Swedish cult film streaming service Cultpix, which launched in April, continues to beef up its catalogue while expanding deals with distribution partners.
Company co-founders Rickard Gramfors and Patrick von Sychowski will be attending the Lumière Festival’s International Classic Film Market (MFIC) in Lyon, France, where they will be on the lookout for new acquisitions.
“This is the first time that either of us are attending and we are already in discussions via email with other market participants,” von Sychowski said. “We are hugely impressed by the caliber of companies attending MFIC and the rights libraries that they represent and we are confidant about making several deals there.”
Cultpix has increased its offering from an initial 400 titles when it went online to some 600 films and TV shows, adding an average of five to six new titles a week, von Sychowski said.
Specializing in classic genre and vintage cult films and TV shows, Cultpix’s growing library offers slasher pics, monster movies, erotica, sword and sandal epics, horror and action from around the world.
The streamer’s latest pickups include Christopher Monger’s 1983 U.K. drama “Voicer Over,” from the British Film Institute (BFI); Ernst Hofbauer’s “What Schoolgirl’s Don’t Tell” from Austria’s Lisa Film; and Hans Hatwig’s Swedish sci-fi romp “Little Green Men from Outer Space.”
It also showcases little known films by renowned actors, such as the early works of Stellan Skarsgård (“Dune”), among them Mikael Ekman’s 1972 erotic drama “Strandhugg i somras,” known internationally under several different titles, including “Raid in the Summer” and “I-a Summer Lover” (pictured above are Skarsgård and Annie Birgit Garde).
Cultpix has just expanded its deal with Seattle-based distributor Something Weird Video (SWV).

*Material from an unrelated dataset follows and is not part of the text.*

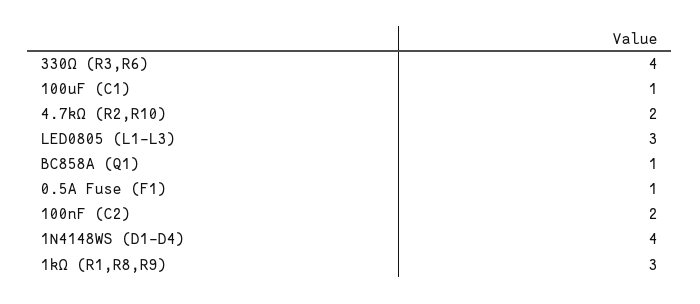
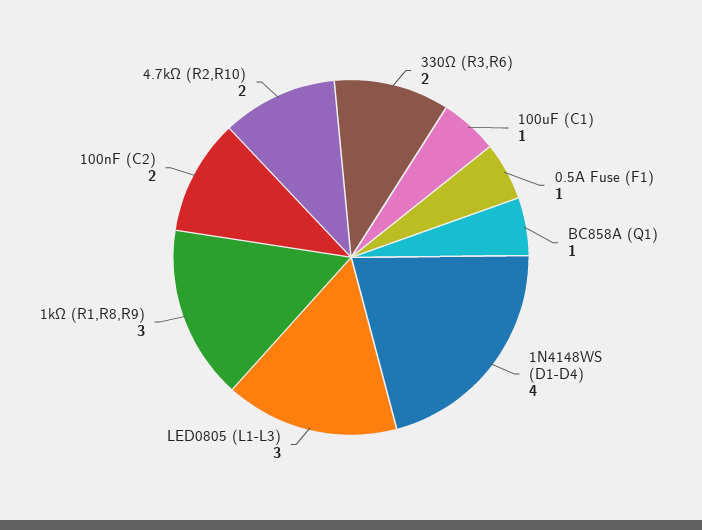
330Ω (R3,R6): 4 -> 2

The exploitation cinema specialist has launched its own branded genre section on the platform with such films as “Battle Beyond the Sun,” a 1959 Soviet sci-fi pic by Mikhail Karyukov and Aleksandr Kozyr that was bought by Roger Corman and re-edited by Francis Ford Coppola in 1962 for the U.S. market.
Other SWV titles include Erwin C. Dietrich and Richard Kanter’s 1969 frolicking spoof “The Ribald Tales of Robin Hood”; Lee Frost’s 1965 “The Defilers”; John H Auer’s 1935 horror pic “The Crime of Dr. Crespi,” starring Erich von Stroheim and Dwight Frye (“Dracula,” “Frankenstein”); James L. Wolcott’s 1958 adventure-comedy “Wild Women of Wongo”; the anonymously directed 1967 psychedelic orgy drama “Wild Hippie Party”; and Joseph F. Robertson’s 1969 “The Love Feast,” featuring an uncredited Ed Wood as an erotic photographer.
Cultpix is available globally and the platform aims to make its content free of geoblocking, but that’s not always easy.
“Currently only one TV show on Cultpix has geographical restrictions and everything else is available globally. The titles being older often helps in them being available for all territories, though even here we come up against geographical restrictions more and more in our negotiations.”
In addition to shopping for new titles in Lyon, Gramfors and von Sychowski are also representing approximately 90 films owned by Cultpix parent company Klubb Super 8. They are also representing the Nordisk Tonefilm library, which has several Swedish classics (including three Ingmar Bergman films), Swedish distributor Kungsfilm and individual filmmakers such as Hatwig.
“Most of these 150-plus titles are available for global rights,” von Sychowski said.